After a weekend of non-stop rain and being stuck in the house with the cats and our glowing screens, the sun finally came out and Annetta and I were determined to capitalize on it. We loaded the car up with our boyfriends, cameras, note pads, and picnic necessities and headed for the coast with no particular plan in mind. Up Highway One’s epic switchbacks we drove until we realized we were nearing Fort Ross, and we set our destination.

As California girls, Annetta and I were both born and raised in towns started by missions. Annetta grew up near San Rafael, less than 20 miles from the Golden Gate Bridge, born of the Mission San Rafael Archangel, unique because it was the first sanitarium (hospital) in California and an outpost of San Francisco’s Mission Dolores. I grew up outside of Sonoma, where Mission San Francisco Solano was built - the only mission built under the watchful eyes of the Mexican government instead of the Spanish.

To us the history of California is deeply rooted in Spanish padres, adobe bricks, and gold. What few people know about the California mission system is that the Sonoma mission was built partially an an attempt to slow the spread of a powerful force that started in the north and was pushing its way south: the Russians!

Fort Ross- Atlas Obscura

Fort Ross State Historic Park was closing for the day when we arrived. With the sun low in the sky we snuck in under the gun and explored the massive Russian fort before the sun set.

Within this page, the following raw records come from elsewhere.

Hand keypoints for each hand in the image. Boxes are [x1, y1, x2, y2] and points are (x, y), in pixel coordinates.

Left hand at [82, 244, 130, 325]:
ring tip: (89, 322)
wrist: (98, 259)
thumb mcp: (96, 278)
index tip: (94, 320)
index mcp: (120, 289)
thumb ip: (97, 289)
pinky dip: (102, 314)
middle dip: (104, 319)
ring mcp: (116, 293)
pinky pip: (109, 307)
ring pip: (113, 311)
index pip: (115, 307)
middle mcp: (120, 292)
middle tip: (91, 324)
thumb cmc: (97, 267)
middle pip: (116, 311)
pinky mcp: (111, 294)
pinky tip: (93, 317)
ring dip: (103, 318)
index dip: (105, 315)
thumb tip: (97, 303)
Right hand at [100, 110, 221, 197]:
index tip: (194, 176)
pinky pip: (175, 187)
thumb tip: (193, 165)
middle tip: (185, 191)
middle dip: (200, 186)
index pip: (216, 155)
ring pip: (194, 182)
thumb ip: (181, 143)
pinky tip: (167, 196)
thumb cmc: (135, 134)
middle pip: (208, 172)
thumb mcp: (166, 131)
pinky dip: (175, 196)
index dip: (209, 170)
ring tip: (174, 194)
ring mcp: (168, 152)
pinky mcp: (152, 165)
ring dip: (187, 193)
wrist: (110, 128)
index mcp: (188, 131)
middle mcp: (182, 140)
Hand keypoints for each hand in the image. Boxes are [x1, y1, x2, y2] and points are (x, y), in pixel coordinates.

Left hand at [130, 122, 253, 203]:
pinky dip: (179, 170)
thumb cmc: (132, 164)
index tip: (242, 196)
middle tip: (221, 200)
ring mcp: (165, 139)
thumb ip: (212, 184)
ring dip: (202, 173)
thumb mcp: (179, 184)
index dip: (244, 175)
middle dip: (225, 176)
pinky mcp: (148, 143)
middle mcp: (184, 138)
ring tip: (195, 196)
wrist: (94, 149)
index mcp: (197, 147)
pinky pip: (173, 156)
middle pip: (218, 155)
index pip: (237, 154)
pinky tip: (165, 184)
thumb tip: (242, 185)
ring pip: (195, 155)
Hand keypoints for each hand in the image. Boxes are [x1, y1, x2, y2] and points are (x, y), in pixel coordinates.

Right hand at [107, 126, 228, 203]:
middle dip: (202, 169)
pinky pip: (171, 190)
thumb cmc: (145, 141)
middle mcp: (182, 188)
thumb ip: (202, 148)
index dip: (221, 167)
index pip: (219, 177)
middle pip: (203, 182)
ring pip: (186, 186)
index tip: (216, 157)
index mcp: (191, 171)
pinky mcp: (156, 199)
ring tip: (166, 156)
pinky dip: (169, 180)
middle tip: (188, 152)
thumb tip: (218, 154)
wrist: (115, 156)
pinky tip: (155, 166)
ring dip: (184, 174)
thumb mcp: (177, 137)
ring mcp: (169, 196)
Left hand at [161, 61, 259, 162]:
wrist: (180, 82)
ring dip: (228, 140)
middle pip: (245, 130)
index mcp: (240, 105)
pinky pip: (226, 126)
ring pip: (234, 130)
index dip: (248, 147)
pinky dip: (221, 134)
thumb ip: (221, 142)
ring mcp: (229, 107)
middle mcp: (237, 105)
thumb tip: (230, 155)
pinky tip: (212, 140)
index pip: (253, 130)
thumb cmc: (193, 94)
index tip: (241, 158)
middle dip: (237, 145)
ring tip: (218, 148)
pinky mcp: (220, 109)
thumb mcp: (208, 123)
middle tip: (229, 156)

Fort Ross was the southern settlement of the Russian fur trading business from 1812 when it was established by Ivan Kuskov - 11 years prior to the Mexican conceived mission in Sonoma - until 1941 when the Russians sold their land to John Sutter (remember what I said about gold) and left. The massive complex is walled in by towering walls made of redwood planks and whole tree trucks weathered by the salt air, preserved by the California State parks system, it is a time capsule of the Russian era.

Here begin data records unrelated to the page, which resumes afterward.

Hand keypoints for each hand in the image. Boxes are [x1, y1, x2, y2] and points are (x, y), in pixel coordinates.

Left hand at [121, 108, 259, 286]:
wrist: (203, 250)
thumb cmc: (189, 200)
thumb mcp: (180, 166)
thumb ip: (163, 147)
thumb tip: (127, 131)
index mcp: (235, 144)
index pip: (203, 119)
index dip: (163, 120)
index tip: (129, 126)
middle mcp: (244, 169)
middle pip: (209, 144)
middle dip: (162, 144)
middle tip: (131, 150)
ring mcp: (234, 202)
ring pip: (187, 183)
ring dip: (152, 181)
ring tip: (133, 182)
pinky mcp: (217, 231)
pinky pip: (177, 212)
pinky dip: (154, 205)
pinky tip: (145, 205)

Fort Ross was established as a food stockhouse and a fur trading center for the Russian settlements in the area. The Russians on the North coast coexisted and traded with the nearby Coast Miwoks, Kashaya Pomos, and Alaskan Natives in a way that is markedly different from the Spanish missions just miles south of them.

With little time to explore we ran from building to the next, marveling at the sturdy construction, cannons, and storerooms clearly built to withstand attack. Most of the buildings have been extensively remodeled or rebuilt entirely (at one point Highway One cut right through the property, and the original chapel collapsed in the 1906 earthquake), but the “Commandant’s House” is original to the 1830s.

Fort Ross passed out of Russian hands in 1841 when it was sold to John Sutter, best known for founding Sutter’s Fort in what would become Sacramento.

As the sun set and the park ranger came to lock the gates, we were escorted out by a cat that looked as though he has lived there since the Russians left.